--- Work request 1 ---
In the Delta flight story, rewrite the stretch from "The app said" through "the communications major.", replacing "90 feet" with "60 feet".
--- Work request 2 ---
Continue the Delta flight story past its final sentence.

++++ Exercise text

Should the boy have been flattered or concerned? 

A passenger on board a Delta flight says that he was left uncomfortable after landing and discovering that the plane's pilot had sent him a message on Grindr. Twenty-seven-year-old JP Thorn said that upon landing and switching on his phone in Chicago from Saint Paul, Minnesota that someone on his flight sent him a message. 

“I see you’re on my flight,” the message said. "Enjoy the ride to Chicago.” 

“My reaction was I knew I needed to get off this plane as fast as I can,” Thorn said  “I’ve had some weird experiences with proximity stuff on Grindr.”

The app said that the message was sent about 30 minutes into the flight and from 90 feet away, which caused some concern for the communications major. 

Along with being so close in proximity, the message, and the profile picture of a sky from the cockpit, the man deduced that it must be the pilot. “My deductive reasoning led me to believe that he was the pilot,” Thorn said. “I messaged him back and he told me that he was one of the pilots.”

The two then carried on a conversation about the flight. “He asked me about our flight, how it was on the way, and [the conversation] was really standard,” Thorn said. “I said there was no turbulence, then he made a joke about turbulence.”

++++++++
++++ Records supplied

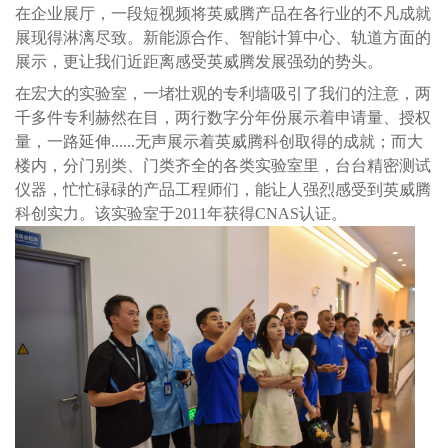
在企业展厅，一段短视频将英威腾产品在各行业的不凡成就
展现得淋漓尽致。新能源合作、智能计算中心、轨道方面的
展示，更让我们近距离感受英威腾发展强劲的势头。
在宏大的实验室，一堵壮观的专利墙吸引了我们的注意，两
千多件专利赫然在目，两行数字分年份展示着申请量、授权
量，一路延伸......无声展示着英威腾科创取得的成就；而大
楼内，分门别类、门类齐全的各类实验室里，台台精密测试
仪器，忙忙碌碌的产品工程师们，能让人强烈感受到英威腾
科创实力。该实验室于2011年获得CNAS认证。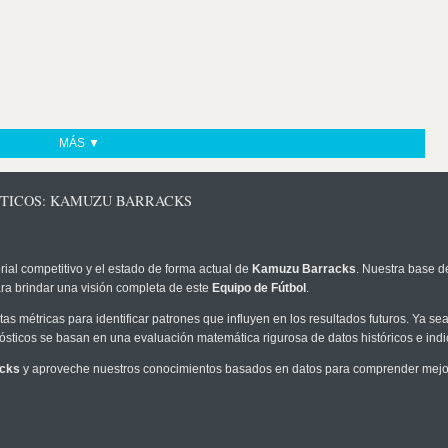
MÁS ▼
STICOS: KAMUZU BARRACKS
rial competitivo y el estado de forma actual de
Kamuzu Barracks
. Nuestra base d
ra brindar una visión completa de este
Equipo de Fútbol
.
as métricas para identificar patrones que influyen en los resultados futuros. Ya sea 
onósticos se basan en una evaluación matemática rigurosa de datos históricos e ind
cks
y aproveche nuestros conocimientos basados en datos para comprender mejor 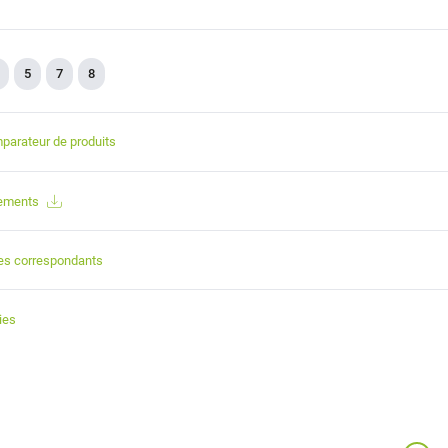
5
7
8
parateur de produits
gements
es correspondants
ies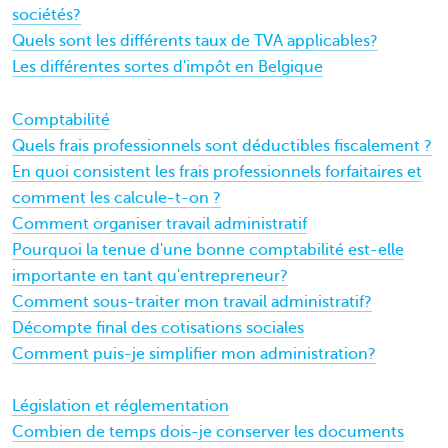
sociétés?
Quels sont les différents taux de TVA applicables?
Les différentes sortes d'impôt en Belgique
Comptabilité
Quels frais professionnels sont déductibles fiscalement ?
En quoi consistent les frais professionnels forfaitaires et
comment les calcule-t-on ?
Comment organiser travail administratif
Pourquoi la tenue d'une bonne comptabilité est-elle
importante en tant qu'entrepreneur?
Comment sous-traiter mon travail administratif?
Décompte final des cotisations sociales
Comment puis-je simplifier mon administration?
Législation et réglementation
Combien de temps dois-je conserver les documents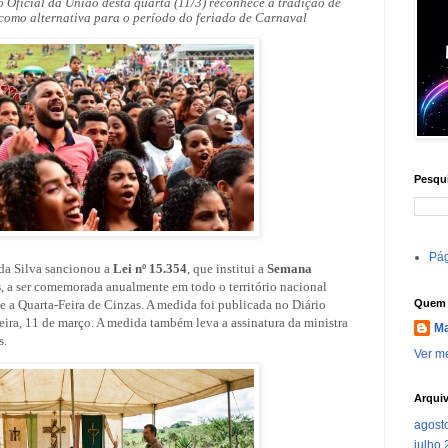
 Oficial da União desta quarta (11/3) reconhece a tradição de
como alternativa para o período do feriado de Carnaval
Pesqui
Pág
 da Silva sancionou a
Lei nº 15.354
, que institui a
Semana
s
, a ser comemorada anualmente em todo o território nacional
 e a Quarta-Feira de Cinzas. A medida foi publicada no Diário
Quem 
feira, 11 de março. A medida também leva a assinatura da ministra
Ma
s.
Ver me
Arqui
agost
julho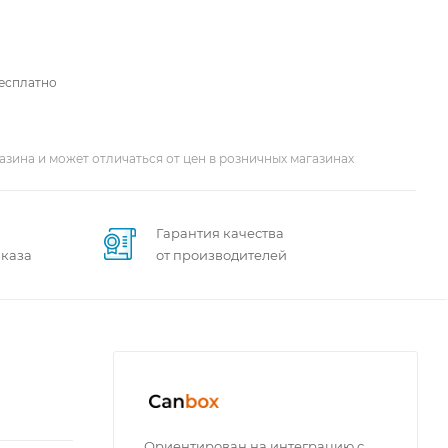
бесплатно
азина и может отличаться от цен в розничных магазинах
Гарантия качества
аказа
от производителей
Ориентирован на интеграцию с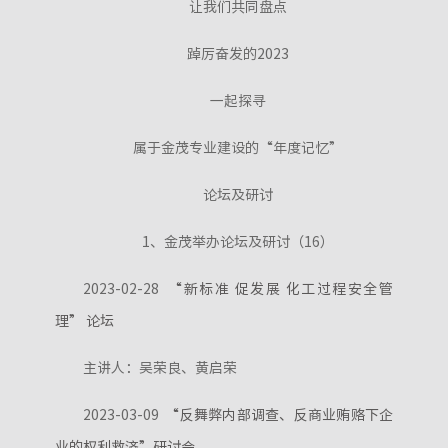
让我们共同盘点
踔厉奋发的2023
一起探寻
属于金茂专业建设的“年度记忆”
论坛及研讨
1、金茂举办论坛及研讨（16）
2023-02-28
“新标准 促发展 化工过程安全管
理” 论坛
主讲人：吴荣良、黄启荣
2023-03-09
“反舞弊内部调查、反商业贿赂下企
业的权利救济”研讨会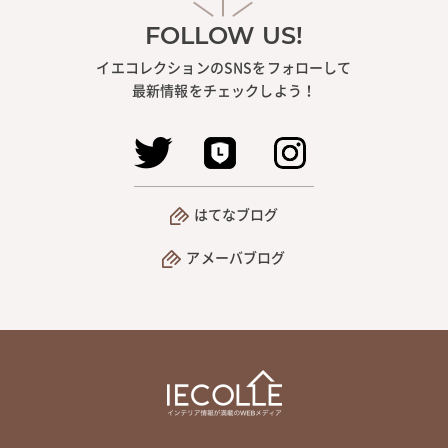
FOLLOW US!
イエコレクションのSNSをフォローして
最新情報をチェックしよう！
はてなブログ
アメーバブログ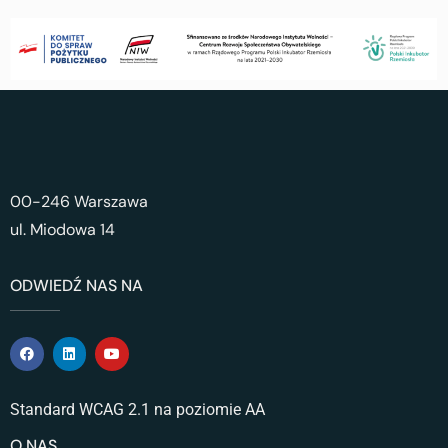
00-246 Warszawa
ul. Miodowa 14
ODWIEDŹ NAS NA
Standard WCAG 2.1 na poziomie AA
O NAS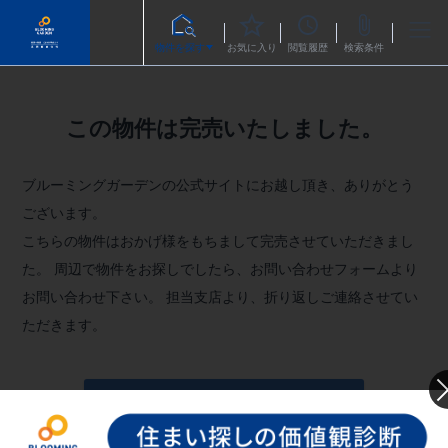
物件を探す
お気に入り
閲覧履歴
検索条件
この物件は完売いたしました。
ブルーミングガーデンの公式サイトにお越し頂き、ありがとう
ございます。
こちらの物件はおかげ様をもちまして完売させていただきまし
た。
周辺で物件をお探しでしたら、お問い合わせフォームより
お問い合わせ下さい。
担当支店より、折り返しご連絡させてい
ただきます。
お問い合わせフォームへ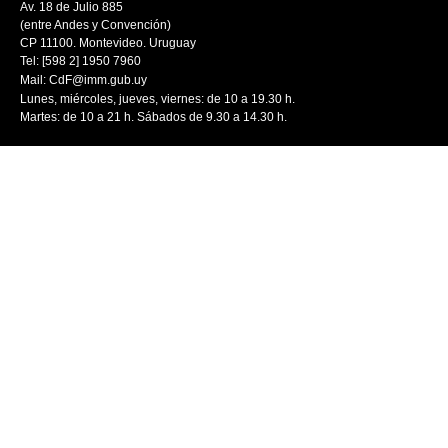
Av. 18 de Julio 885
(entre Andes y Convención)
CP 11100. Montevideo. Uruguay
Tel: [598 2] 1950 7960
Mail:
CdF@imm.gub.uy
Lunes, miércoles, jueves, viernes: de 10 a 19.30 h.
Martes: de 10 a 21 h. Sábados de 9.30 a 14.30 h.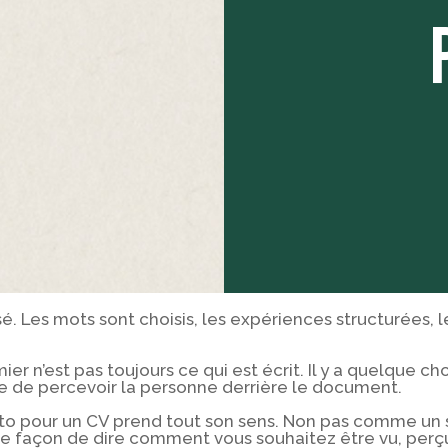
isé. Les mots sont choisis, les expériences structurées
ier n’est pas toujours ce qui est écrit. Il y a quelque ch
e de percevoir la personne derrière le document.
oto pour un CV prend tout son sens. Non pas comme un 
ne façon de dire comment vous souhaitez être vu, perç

++++++++

--- Result 1 ---
The app said that the message was sent about 30 minutes into the flight and from 60 feet away, which caused some concern for the communications major.

--- Result 2 ---
JP then goes on to say that he deleted the app so has since lost contact with the pilot, but would have met him for coffee or something because he was nice. “I meet up with people all the time from Grindr,” Thorn said. “I think I totally would have met him for coffee.”

“I got a lot of people saying I should’ve met up with pilots because they make a lot of money,” he added. “That was pretty funny.”

So why did this become a story? While it seems unprofessional for staff anywhere in the hospitality industry to engage on apps like Grindr, the pilot most likely didn't put anyone at risk if the pilot wasn't in the cockpit (he could have been actually a passenger). 

In 2014, the FAA issued a Final Rule that restricts Part 121 (airline) pilots from operating any electronic devices for personal during flight operations.